I am very excited about the International Violin Competition of Indianapolis because I will have the opportunity to go to Indianapolis to hear the final round of the competition and write about it for Strings and the American Record Guide. The competition begins on September 3, and all the rounds will be broadcast in real time over the web through the competition website.
Though I don't like "competition" as a rule when it comes to music, some of my most interesting experiences, musical and otherwise, happened at an international flute competition in Budapest, Hungary. I went to Budapest to play in the competition in September of 1980, between a summer orchestral job in Graz, Austria, and a job that I was going to begin at the end of September in Schladming, Austria.

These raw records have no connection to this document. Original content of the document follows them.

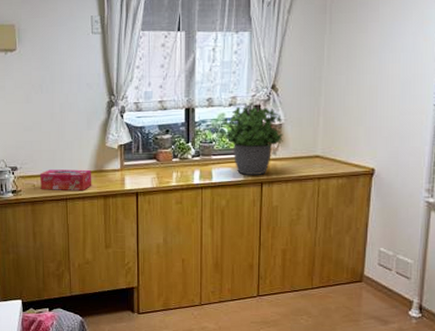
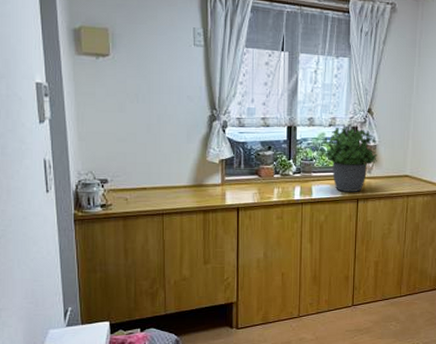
tissue box: present [40,169,92,190] -> none [134,183,191,205]

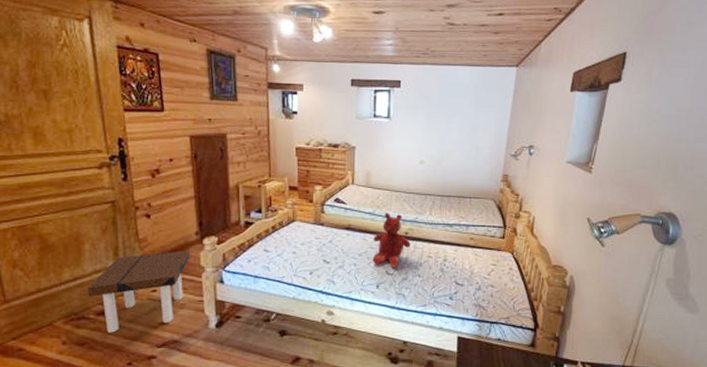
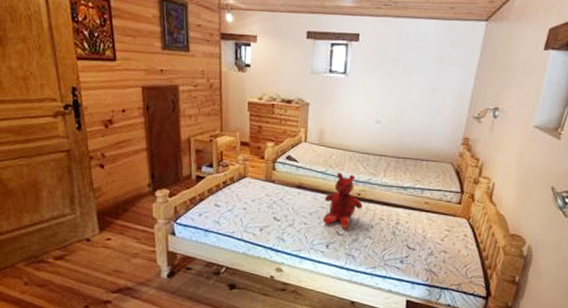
side table: present [87,251,191,333] -> none [46,201,143,277]

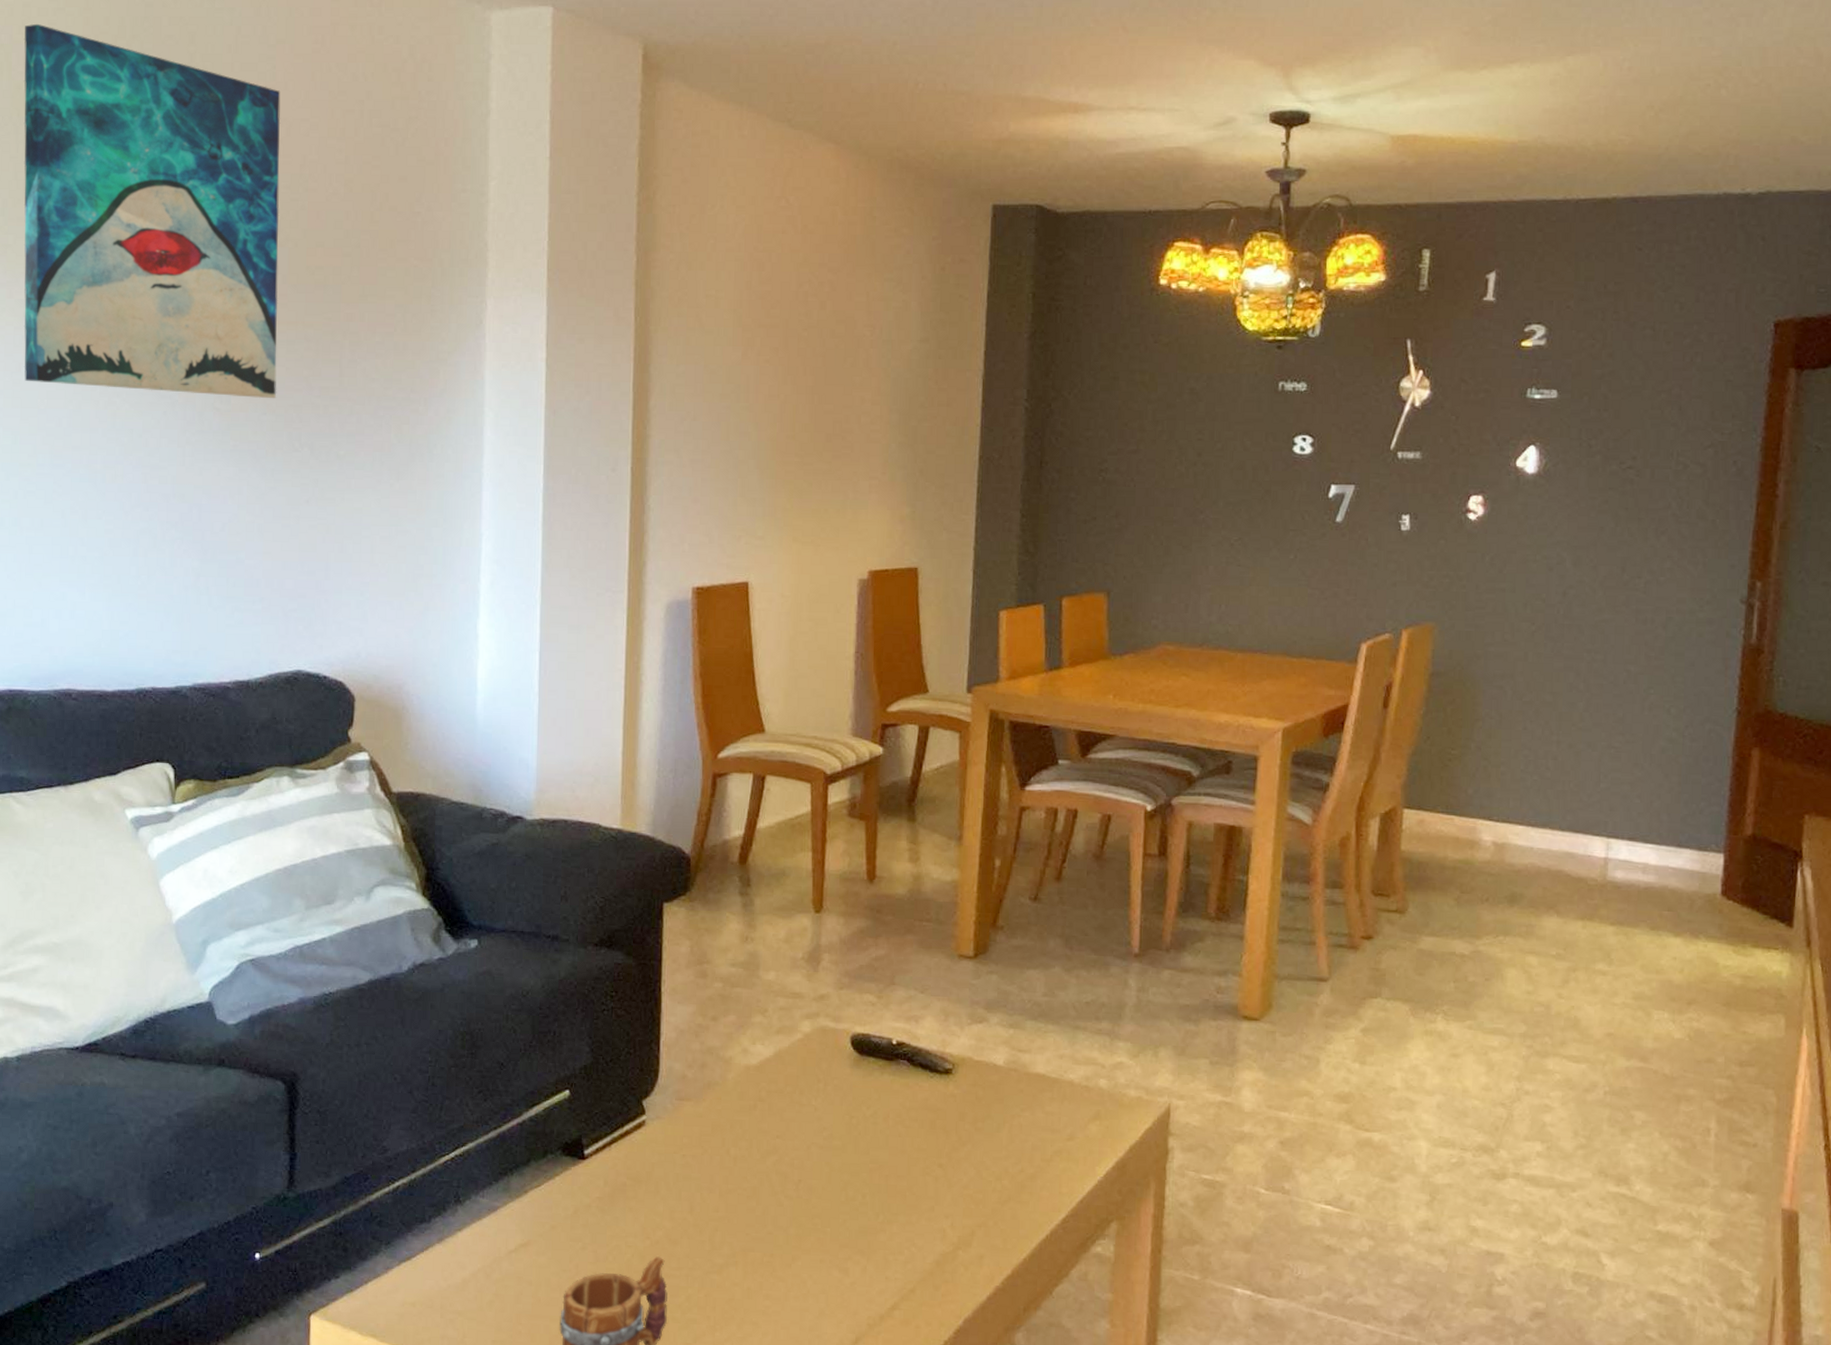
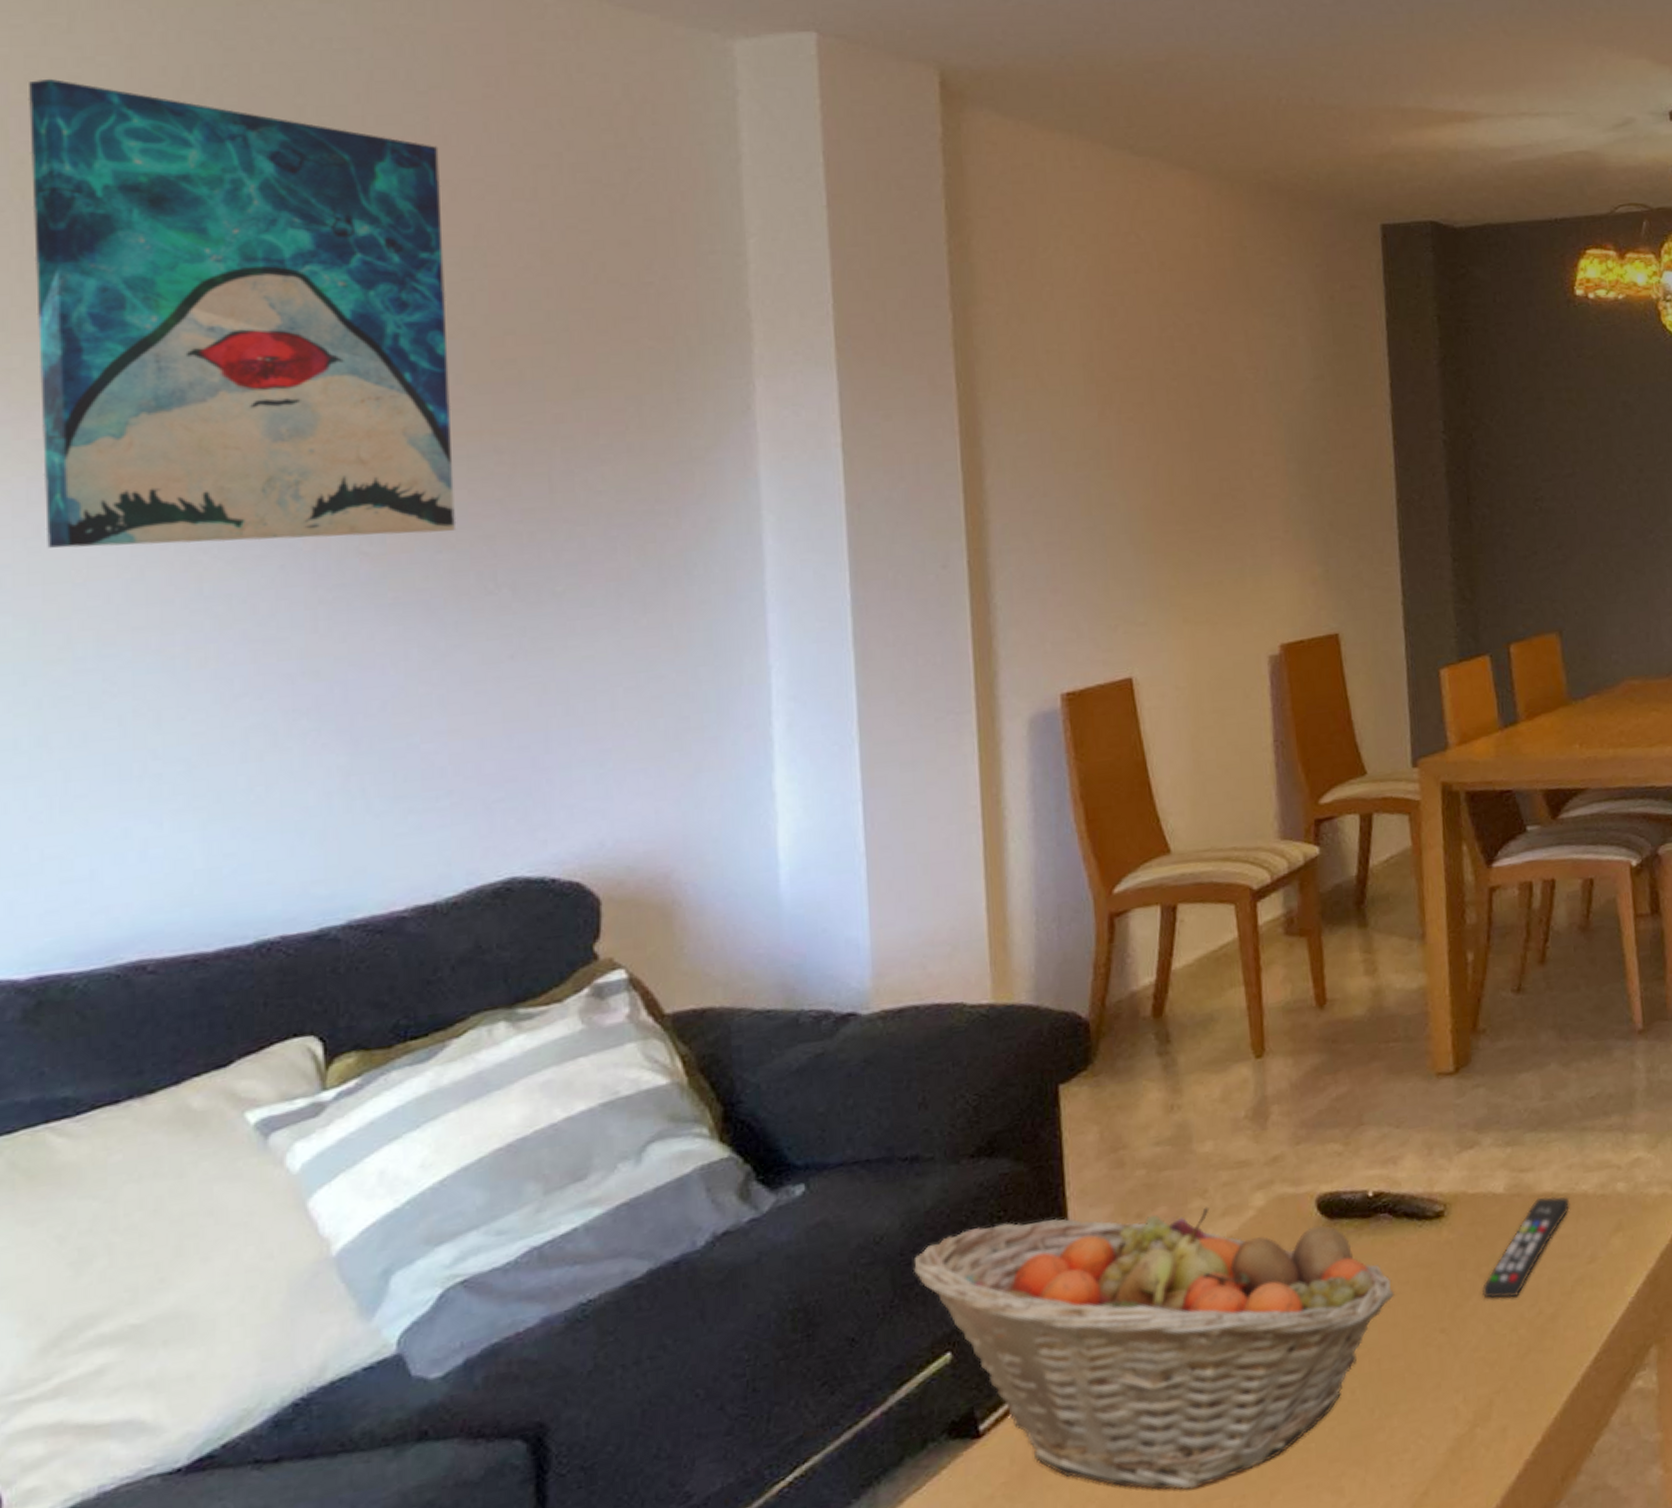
fruit basket: none [548,1000,905,1240] -> present [913,1206,1394,1490]
remote control: none [975,1076,1058,1154] -> present [1481,1196,1571,1299]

Hungary was still a communist country in 1980, and its currency was "soft," meaning you could convert currency from Western Europe into forins, but you couldn't convert forins back into Western European currency. I didn't know anything about this at the time, so I converted nearly all my cash (it wasn't much) into forins, and had a blast in Budapest buying music (it was really cheap) and eating in restaurants. When it was time to leave Budapest I had what amounted to $35.00 tucked in a hiding place in my wallet, and that was the only way I could take the train from the Hungarian border to my destination in Austria.
All the flutists who played in the competition stayed in the same dormitory. There were people from all over the world, and I found that the people from Eastern Europe were particularly friendly. German was the common language then, but there were a bunch of people who were excited to speak in English. I remember one flutist from Budapest invited me to her house, which was palatial. Her father was some kind of party official, and she lived a rather charmed life. I also visited with a violinist friend named Maria Vermus who taught at the music academy in Budapest and was not connected with the party. She was a great violinist, one of finest I have ever heard, but even with a teaching position at a fine school she lived in near poverty.
The first round of the competition consisted of one of the Bach Sonatas for flute and continuo (the C major, E minor, or E major--I chose the E major). I remember reading through the piece with the harpsichordist who played for everyone in the competition, and then meeting another harpsichordist, a student at the Academy named Geza, who was very eager to talk (in English) about my rather funky (now it would be considered historically-informed performance practice) way of playing Bach. He also wanted to talk about Western philosophy and play some sonatas together. Geza brought up all kinds of things that I had never thought about like the different national styles in Bach's writing for flute.
When I heard the Italian flutist Massimo Merceli play the C major Bach Sonata, I understood exactly what the Italian style, as explained to me by Geza, was all about. Massimo played beautifully, but he didn't make it past the preliminary round. When it was time for me to play I completely re-thought my E major Sonata, and I played it in the Italian style. I had a wonderful time pIaying, and was really happy to have gotten new musical insights from Geza, the Hungarian harpsichordist, and from hearing one of my fellow competitors play in a way that was truly beautiful. I didn't make it into the semi-final round either. Maybe the judges, who I believe were mostly French, didn't particularly like the Italian style of playing Bach. Who knows.
I had a great time in Budapest after the prelimary round was over. I can't remember who won the competition, but I do know that Massimo, who played in a way that really meant something, has a career as a soloist now.